Work to be completed:
Output only the lines of the entries that follow, starting at the one with "The parallel version" and running down to the one with "4 CPU cores", both included and unchanged.

Listed entries:
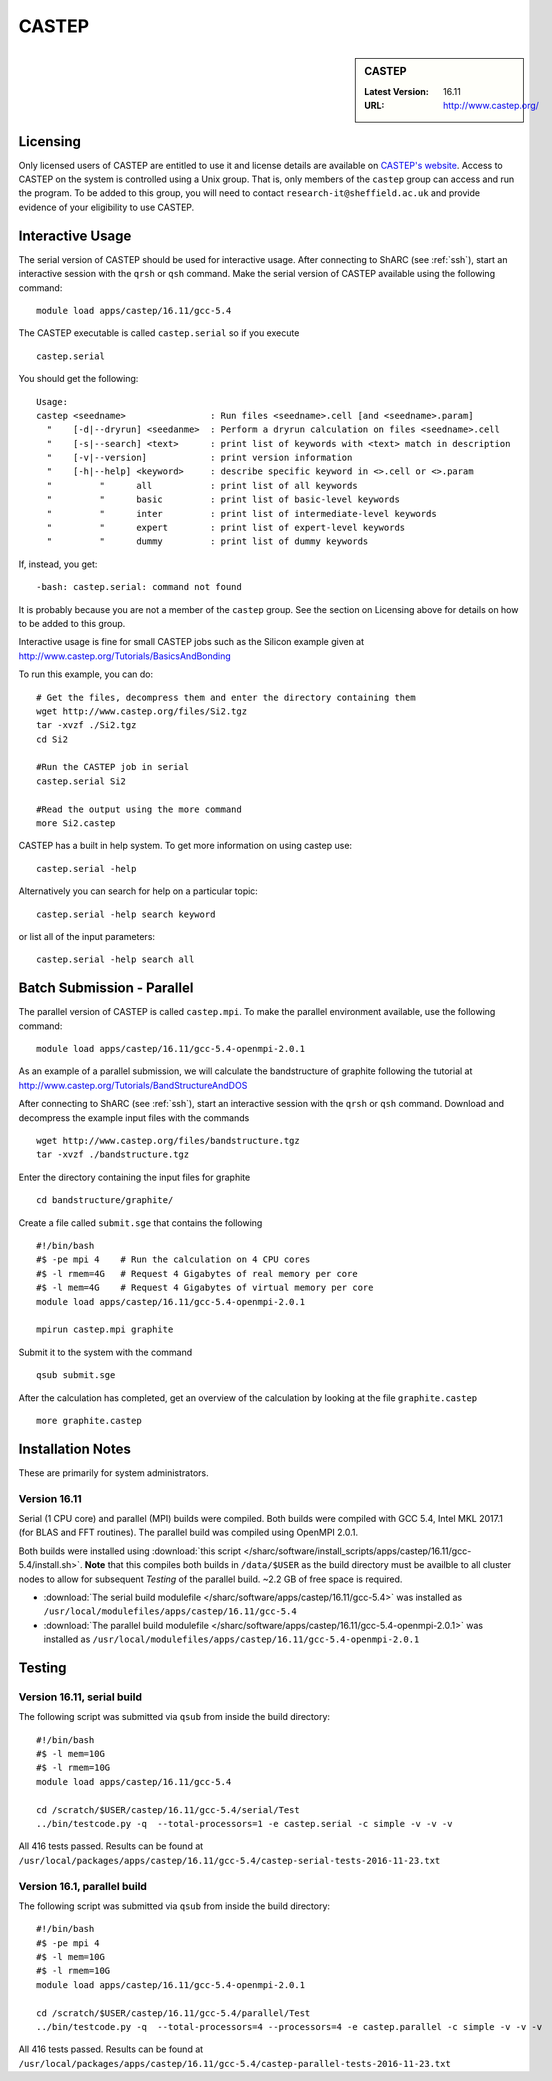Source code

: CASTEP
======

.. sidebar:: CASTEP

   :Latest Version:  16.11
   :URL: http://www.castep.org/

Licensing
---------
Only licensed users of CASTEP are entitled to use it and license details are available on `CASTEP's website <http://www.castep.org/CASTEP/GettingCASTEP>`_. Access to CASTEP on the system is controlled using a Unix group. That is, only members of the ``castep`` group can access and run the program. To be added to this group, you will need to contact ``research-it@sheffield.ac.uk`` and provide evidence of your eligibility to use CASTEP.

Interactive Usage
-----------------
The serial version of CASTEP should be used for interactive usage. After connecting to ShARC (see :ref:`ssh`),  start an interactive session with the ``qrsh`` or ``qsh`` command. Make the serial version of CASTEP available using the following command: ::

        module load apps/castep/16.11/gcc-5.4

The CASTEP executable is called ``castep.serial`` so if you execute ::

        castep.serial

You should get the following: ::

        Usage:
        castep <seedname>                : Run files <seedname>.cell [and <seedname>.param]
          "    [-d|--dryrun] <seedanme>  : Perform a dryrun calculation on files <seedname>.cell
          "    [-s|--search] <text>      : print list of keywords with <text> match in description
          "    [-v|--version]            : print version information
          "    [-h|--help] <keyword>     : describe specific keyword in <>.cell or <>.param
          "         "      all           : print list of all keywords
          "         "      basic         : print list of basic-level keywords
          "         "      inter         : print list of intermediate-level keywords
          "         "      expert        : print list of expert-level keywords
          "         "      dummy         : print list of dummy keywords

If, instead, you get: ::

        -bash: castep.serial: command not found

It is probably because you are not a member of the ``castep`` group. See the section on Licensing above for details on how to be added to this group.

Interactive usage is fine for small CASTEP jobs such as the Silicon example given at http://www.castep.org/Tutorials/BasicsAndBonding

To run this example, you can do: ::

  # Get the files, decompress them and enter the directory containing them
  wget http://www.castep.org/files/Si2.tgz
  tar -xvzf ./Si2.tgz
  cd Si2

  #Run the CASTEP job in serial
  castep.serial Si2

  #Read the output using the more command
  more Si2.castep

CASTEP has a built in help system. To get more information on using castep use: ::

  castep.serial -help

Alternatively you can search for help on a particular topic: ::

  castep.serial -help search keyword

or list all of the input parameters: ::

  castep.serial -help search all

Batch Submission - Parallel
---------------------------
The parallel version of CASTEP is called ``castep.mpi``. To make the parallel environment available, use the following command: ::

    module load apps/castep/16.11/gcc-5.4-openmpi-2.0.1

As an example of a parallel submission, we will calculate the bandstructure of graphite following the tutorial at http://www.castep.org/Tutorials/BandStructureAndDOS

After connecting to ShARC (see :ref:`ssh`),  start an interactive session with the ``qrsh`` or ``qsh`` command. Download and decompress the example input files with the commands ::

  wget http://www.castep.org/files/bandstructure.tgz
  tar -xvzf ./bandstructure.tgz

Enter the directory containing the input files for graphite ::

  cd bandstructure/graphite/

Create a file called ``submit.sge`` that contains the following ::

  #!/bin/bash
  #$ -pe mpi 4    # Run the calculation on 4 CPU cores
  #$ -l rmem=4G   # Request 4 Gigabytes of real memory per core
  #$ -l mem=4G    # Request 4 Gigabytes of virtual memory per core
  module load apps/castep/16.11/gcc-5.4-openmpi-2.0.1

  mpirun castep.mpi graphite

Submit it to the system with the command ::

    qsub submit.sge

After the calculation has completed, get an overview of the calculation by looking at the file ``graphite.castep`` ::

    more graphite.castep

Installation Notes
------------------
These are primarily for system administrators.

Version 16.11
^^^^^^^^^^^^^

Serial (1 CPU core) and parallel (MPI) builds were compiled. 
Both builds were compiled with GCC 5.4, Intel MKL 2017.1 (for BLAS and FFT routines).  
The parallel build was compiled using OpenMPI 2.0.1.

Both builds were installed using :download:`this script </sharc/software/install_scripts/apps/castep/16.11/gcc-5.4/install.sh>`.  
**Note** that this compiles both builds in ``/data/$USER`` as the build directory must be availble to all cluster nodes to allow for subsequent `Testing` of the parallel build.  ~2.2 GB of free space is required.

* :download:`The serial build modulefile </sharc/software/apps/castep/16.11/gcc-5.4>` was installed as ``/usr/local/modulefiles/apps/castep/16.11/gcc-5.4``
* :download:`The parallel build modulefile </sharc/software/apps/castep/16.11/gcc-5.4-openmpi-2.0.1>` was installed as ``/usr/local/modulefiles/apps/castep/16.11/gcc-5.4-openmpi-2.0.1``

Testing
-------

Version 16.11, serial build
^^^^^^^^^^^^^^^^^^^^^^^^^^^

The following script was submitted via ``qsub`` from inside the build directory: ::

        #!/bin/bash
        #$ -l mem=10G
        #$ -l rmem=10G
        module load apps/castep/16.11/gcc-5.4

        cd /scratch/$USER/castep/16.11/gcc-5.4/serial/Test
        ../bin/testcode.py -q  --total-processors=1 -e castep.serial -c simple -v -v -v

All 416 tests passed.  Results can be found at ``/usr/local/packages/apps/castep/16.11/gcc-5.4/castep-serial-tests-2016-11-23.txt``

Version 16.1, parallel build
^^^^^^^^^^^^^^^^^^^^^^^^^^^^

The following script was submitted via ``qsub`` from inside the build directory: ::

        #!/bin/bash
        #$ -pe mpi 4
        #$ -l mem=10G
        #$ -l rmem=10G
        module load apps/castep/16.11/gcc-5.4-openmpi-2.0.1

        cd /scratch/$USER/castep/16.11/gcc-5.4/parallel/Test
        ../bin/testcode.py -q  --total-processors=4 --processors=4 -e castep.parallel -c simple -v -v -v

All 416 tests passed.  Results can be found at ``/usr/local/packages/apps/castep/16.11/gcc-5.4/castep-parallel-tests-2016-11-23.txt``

Solution below:
The parallel version of CASTEP is called ``castep.mpi``. To make the parallel environment available, use the following command: ::

    module load apps/castep/16.11/gcc-5.4-openmpi-2.0.1

As an example of a parallel submission, we will calculate the bandstructure of graphite following the tutorial at http://www.castep.org/Tutorials/BandStructureAndDOS

After connecting to ShARC (see :ref:`ssh`),  start an interactive session with the ``qrsh`` or ``qsh`` command. Download and decompress the example input files with the commands ::

  wget http://www.castep.org/files/bandstructure.tgz
  tar -xvzf ./bandstructure.tgz

Enter the directory containing the input files for graphite ::

  cd bandstructure/graphite/

Create a file called ``submit.sge`` that contains the following ::

  #!/bin/bash
  #$ -pe mpi 4    # Run the calculation on 4 CPU cores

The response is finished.